We have interviewed multiple accountants on this subject and the reality is this: almost no one is in a lower tax bracket when they retire than when they were working.
This means that, no matter what we originally thought about retirement, most people are retiring and paying more taxes than they originally planned.
Here are a few reasons.
1: Children – After the kids grow up those deductions go away. Many of the deductions you had while you were working are no longer available to you. This means, more taxes.
2: Home Mortgage – Similar to deductions for children, many are paying less, if any, home mortgage interest. This means even fewer tax deductions.
3: Still making money – Many individuals assume when they retire they will stop making money. However, in today’s economy many individuals find they are still working in some fashion—this means more income and higher tax brackets.
Deferring taxes isn’t always a bad idea, however, know what you are getting yourself into. Cash value life insurance offers us a way to pay taxes now and then never pay on the growth.
And, as icing on the cake, when we use our life insurance cash value as income for retirement, we do not actually take it as income. This means that we reduce our actual retirement income which can reduce our taxes on earnings, taxes on social security, and potentially help reduce our tax bracket in a much more valuable way.
The last form of taxation comes when we die. With whole life insurance we get the benefit of having our money, in the form of life insurance death benefit, transferred to our heirs income tax free.
This is what we mean by deferring taxes indefinitely. With whole life insurance our money grows tax-deferred. However, when we die our life insurance death benefit (which has our cash value included in it) transfers income tax free.
This means that as long as our life insurance policy is not cancelled we will never pay income tax on any of the earnings in our account…ever.

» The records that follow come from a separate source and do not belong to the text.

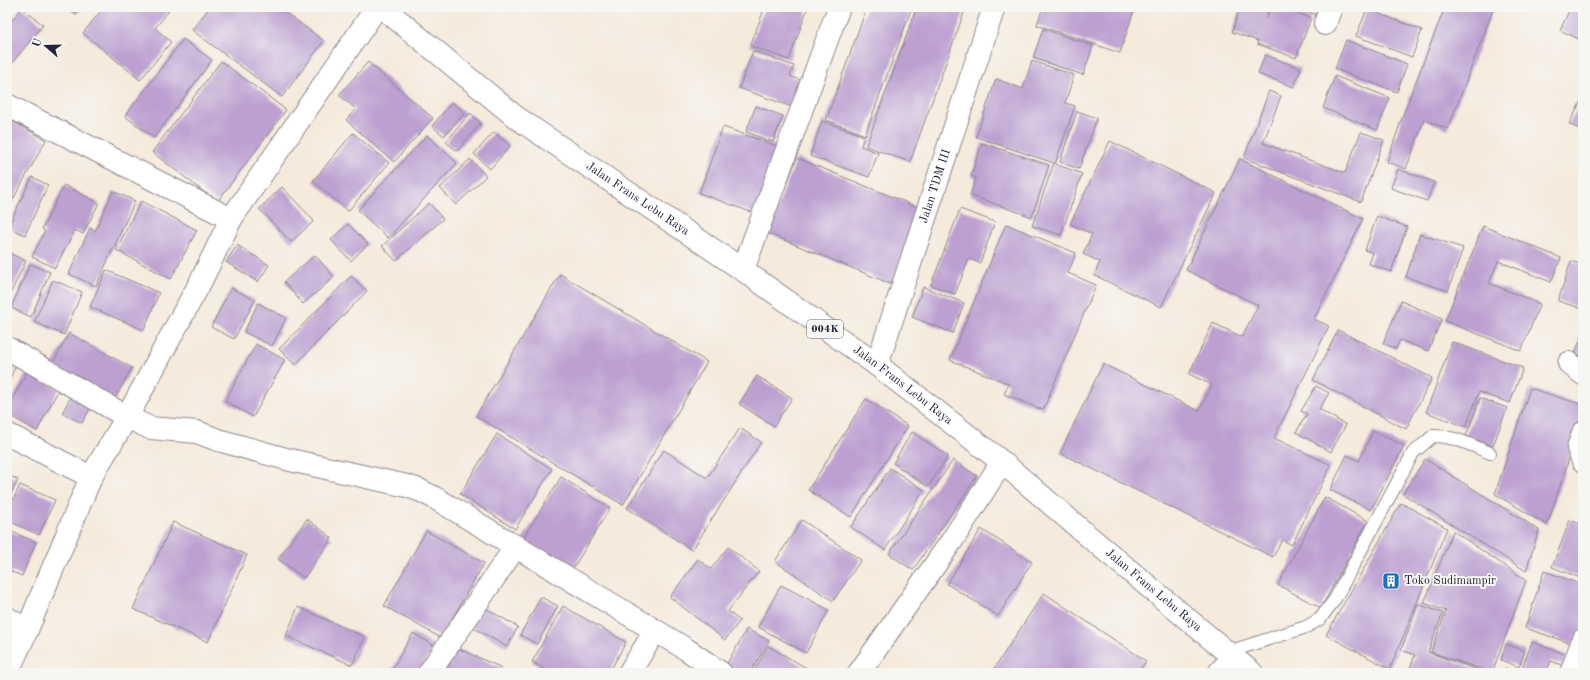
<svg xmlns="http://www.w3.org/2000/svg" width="1590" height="680" viewBox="0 0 1590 680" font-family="'Old Standard TT',serif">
	<rect width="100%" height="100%" fill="#f6f6f2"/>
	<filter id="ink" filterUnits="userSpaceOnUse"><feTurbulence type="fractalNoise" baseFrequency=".025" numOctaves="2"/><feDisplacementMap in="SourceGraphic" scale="8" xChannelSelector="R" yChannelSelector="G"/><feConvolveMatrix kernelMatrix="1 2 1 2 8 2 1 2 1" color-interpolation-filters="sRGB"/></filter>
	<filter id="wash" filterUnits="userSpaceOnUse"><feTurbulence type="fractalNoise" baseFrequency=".012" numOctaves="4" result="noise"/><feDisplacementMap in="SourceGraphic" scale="16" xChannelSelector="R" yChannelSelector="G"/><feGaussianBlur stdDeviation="0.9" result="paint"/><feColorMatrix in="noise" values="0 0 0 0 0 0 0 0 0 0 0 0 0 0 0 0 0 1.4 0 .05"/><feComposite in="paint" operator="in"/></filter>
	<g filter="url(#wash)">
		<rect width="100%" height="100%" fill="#f5eadb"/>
		<g id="blocks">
			<!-- building -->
			<path fill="#bca0d1" d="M67 7H82L76 14Z
				M104 7H164L169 11 155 28 171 42 140 80 83 33Z
				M210 7H278L324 41 282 97 192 30Z
				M765 7H808L789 60 750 46Z
				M867 7H912L865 135 826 120Z
				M917 7H966L910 162 866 146Z
				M1043 7H1135L1120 53 1037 25Z
				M1240 7H1270L1266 18 1270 7H1280L1311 18 1296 58 1257 44 1258 41 1232 32Z
				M1296 7H1320L1317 15Z
				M1445 7H1494L1448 129 1424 120 1406 169 1387 162 1404 112Z
				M1571 7H1583V41L1560 30Z
				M22 8 43 25 7 69V26Z
				M1367 9 1422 30 1412 57 1356 36Z
				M1043 29 1093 46 1083 75 1033 58Z
				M183 39 212 60 154 138 125 116Z
				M1346 40 1407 64 1397 92 1335 69Z
				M753 51 794 66 790 76 802 81 792 107 739 88Z
				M1265 55 1301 68 1294 87 1258 74Z
				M221 61 286 110 217 202 152 152Z
				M1032 61 1074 75 1065 103 1075 106 1055 164 1082 174 1061 235 1032 226 1054 163 976 137 996 79 1023 89Z
				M368 62 433 118 394 162 346 120 356 109 339 95Z
				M1335 76 1390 98 1377 130 1323 108Z
				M1269 91 1281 96 1263 143 1345 173 1361 132 1384 140 1361 202 1244 158Z
				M1583 97V131L1569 124Z
				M452 102 465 113 444 136 432 126Z
				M756 106 783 116 773 142 746 132Z
				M1077 111 1097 118 1079 169 1060 162Z
				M470 113 481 123 457 151 446 142Z
				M7 118 46 140 11 203 7 200Z
				M822 121 864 136 861 146 878 153 869 177 810 156Z
				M723 127 783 148 759 215 699 193Z
				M494 132 510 146 490 169 474 154Z
				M353 133 389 163 348 211 313 181Z
				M427 135 457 163 388 238 358 210Z
				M1110 141 1216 193 1161 307 1094 275 1100 262 1083 254 1092 234 1070 224Z
				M982 143 1049 165 1032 217 970 195 976 178 971 176Z
				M797 158 922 209 891 284 767 233Z
				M470 159 486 176 456 205 440 188Z
				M1240 159 1363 219 1314 319 1329 326 1274 438 1331 465 1292 545 1282 540 1273 557 1060 453 1103 364 1199 411 1212 385 1189 374 1213 323 1242 337 1258 305 1186 270Z
				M1398 169 1434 182 1427 201 1391 188Z
				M32 177 48 185 25 235 8 227Z
				M64 185 99 203 83 234 75 230 55 268 32 257 45 231 42 229Z
				M282 187 314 221 291 242 259 209Z
				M113 191 135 201 96 286 69 274 90 228 95 231Z
				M141 201 197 230 171 279 116 250Z
				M429 203 443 219 396 261 382 246Z
				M960 209 995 222 980 263 969 259 955 294 931 285Z
				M1377 216 1407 227 1391 272 1369 264 1373 253 1365 250Z
				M348 224 368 244 351 261 331 240Z
				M1006 224 1076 253 1068 273 1096 285 1043 410 1004 394 1009 384 950 360Z
				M1483 226 1561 258 1551 282 1498 261 1489 283 1540 304 1521 351 1445 321Z
				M1420 234 1463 248 1448 291 1406 277Z
				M237 245 269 265 258 282 226 262Z
				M9 253 26 261 9 296 7 295V256Z
				M315 255 334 277 303 304 284 282Z
				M1571 261 1583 265V309L1558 301Z
				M30 264 50 272 31 317 11 308Z
				M106 270 159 293 144 330 90 307Z
				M560 274 707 362 623 505 476 416Z
				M351 276 367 291 295 365 279 349Z
				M53 280 82 292 64 335 34 322Z
				M923 287 964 303 953 333 912 317Z
				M231 288 255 300 234 339 211 327Z
				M1401 301 1442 319 1428 351 1400 340 1396 349 1383 343Z
				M258 303 286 318 272 346 244 332Z
				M1338 330 1432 378 1406 429 1313 380Z
				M69 333 132 368 114 400 52 365Z
				M1583 333V357L1575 353Z
				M1452 342 1523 368 1510 403 1479 392 1466 427 1426 412Z
				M256 344 285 360 253 417 225 401Z
				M7 361 16 365 7 385Z
				M27 372 59 389 37 431 7 414V409Z
				M757 376 792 398 774 426 739 404Z
				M1316 386 1329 393 1319 409 1346 425 1331 452 1296 432 1307 414 1301 411Z
				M1530 388 1583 405V417L1547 525 1495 494Z
				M74 391 94 401 82 423 62 413Z
				M1480 398 1507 408 1493 446 1466 436Z
				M866 399 908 426 851 517 808 490Z
				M740 428 761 442 692 550 627 508 664 450 707 478Z
				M1373 431 1404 446 1371 510 1330 490 1347 455 1359 461Z
				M912 432 948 456 928 487 893 463Z
				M497 434 552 469 515 529 460 494Z
				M1425 459 1539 530 1526 571 1403 494Z
				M953 460 977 476 913 570 889 554Z
				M890 468 924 490 885 550 851 527Z
				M7 474 18 480 7 501Z
				M561 477 610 508 572 570 522 540Z
				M20 485 55 500 39 535 7 520V513Z
				M1325 497 1368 521 1321 608 1278 585Z
				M1401 503 1447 528 1390 669 1326 635Z
				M307 519 332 538 304 578 278 559Z
				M802 520 861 560 833 601 775 561Z
				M1570 520 1583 525V579L1552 567Z
				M173 522 247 555 208 642 133 609Z
				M981 529 1032 562 998 616 947 584Z
				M7 530 36 542 22 576 7 570Z
				M426 531 484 563 441 638 384 606Z
				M1453 531 1526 580 1492 673 1431 652 1446 611 1424 603Z
				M728 547 759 571 728 611 740 621 725 640 670 597 698 559 711 569Z
				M1544 571 1583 585V624L1576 645 1525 628Z
				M781 585 829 610 806 653 758 627Z
				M1044 593 1146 661 1138 673H991Z
				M541 597 558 606 537 644 520 635Z
				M1418 604 1443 613 1428 652 1478 670 1477 673H1408L1415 655 1401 650Z
				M480 605 518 627 507 647 469 625Z
				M563 606 626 642 609 673H551L532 662Z
				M298 607 365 637 352 665 286 636Z
				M747 629 769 641 750 673H739L726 665Z
				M413 633 435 646 419 673H390Z
				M1532 642 1567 655 1564 666 1551 661 1546 673H1520Z
				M1506 644 1525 651 1519 667 1501 660Z
				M768 646 814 672 813 673H753Z
				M457 648 502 668 500 673H446Z
				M1505 668 1518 673H1503Z"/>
		</g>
	</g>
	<g filter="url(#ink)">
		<use href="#blocks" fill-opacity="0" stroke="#8c868b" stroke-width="1"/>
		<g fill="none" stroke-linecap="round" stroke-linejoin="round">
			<!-- service casing -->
			<g stroke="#8c868b" stroke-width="14">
				<path id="service" d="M1228 652 1306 627 1320 619 1335 599 1413 453 1433 436C1454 436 1471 445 1490 453"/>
			</g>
			<!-- minor casing -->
			<g stroke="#8c868b" stroke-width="24">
				<g id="minor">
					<path d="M1325 24 1331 7"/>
					<path d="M7 105 231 219"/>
					<path d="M743 270 839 7"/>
					<path d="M7 348 127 417 150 428 197 432 218 440 290 460 407 486 419 490 435 498 686 649 721 673"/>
					<path d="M1569 363 1583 374"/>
					<path id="s1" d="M877 365 994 7"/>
					<path d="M1583 433 1578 448 1583 461"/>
					<path d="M7 434 91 477"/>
					<path d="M7 618 27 630"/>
					<path d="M7 673 27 630 91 477 127 417 201 281 231 219 377 7"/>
					<path d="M429 673 516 546"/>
					<path d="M629 673 655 631"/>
					<path d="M859 673 951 542 1002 462"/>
					<path d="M1219 673 1233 656"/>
					<path d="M1571 673 1583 640"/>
				</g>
			</g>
			<!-- primary casing -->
			<g stroke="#8c868b" stroke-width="24">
				<g id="primary">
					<path id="s2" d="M382 7 517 118 743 270 877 365 1002 462 1087 535 1252 673"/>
				</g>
			</g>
			<!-- service -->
			<use href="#service" stroke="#fff" stroke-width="12"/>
			<!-- minor -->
			<use href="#minor" stroke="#fff" stroke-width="22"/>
			<!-- primary -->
			<use href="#primary" stroke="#fff" stroke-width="22"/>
		</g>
	</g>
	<!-- icons -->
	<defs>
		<g id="building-square" transform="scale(0.9)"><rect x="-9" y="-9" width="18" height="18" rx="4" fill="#1f6fb2" stroke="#f6f6f2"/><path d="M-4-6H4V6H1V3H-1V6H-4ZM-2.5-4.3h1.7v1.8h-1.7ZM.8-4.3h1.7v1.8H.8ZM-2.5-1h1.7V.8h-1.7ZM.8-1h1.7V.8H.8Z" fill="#fff"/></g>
	</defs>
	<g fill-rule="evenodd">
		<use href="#building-square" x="1391" y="581"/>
	</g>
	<g text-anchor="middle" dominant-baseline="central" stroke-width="4" stroke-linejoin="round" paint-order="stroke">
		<!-- shield labels -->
		<rect fill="#f6f6f2" stroke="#626272" stroke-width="1" x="807" y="320" width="36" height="18" rx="3"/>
		<g font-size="11" font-weight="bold" fill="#22223b">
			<text x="825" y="329">004K</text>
		</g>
		<!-- street labels -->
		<g font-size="12" fill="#22223b" stroke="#f6f6f2">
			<text stroke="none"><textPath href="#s1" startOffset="188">Jalan TDM III</textPath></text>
			<text stroke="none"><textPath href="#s2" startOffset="320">Jalan Frans Lebu Raya</textPath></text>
			<text stroke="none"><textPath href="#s2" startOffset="644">Jalan Frans Lebu Raya</textPath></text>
			<text stroke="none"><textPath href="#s2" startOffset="968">Jalan Frans Lebu Raya</textPath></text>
		</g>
		<!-- poi labels -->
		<g font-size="12" fill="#22223b" stroke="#f6f6f2" text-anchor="start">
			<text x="1404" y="581">Toko Sudimampir</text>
		</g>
	</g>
	<!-- margin -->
	<rect width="1590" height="680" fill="none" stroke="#f6f6f2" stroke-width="24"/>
	<!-- north arrow -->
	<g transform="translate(46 46) rotate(290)" stroke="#f6f6f2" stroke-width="3" paint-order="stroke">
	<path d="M0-3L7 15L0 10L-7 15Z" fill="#22223b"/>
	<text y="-6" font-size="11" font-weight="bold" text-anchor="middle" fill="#22223b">U</text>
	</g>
</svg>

We leave a legacy for our family in a safe and effective way.
#3 – Having Access to Our Money
The last investment characteristic we need is liquidity. Whether it’s for emergencies or opportunities, liquidity gives us control over our money when we want it—no matter what we want it for.
With 401k’s and IRA’s we are forced to lock our money away where we cannot access it. This can be a huge problem.
And because of this problem we are forced to have a side fund, like an emergency savings fund, that earns little to no interest.
These problems go hand in hand.
Government Sponsored Plans
401k’s and IRA’s are among the government sponsored plans where our money is locked away.
Here is a quick story.
When the 2008 crash happened one of my clients had decided to save money into his life insurance policy instead of in his 401k. Of course this was after careful study and understanding of what he was doing.
When the 2008 housing market came tumbling down, my client, had capital available in his policy that he could access anytime.
The housing crash was a horrible thing and many people suffered. However, he was able to take advantage of this situation responsibly and he purchased a few homes at rock bottom prices.
He has made a significant amount of money off of those investments.
You don’t have to be an investor. However, having liquidity, or access to your money, gives you the opportunity to do what you want when you want.
If my client had put his money in an IRA or 401k he may not have had the same options.
This same principle plays into emergency savings. If your emergency savings is locked into an IRA or 401k you may not be able to access that money.
On the other hand, if that money is in a bank account or money market account it will probably earn less that 1%.
Life insurance offers us a way to marry the two ideas. We can place our emergency savings somewhere safe and accessible, while still having the growth potential of an investment vehicle.
This makes life insurance a very smart place to put our emergency savings fund.
The point is, having access to your money is a massive benefit that gives you the options to do what you want today, while also giving you the freedom for whatever may come your way tomorrow.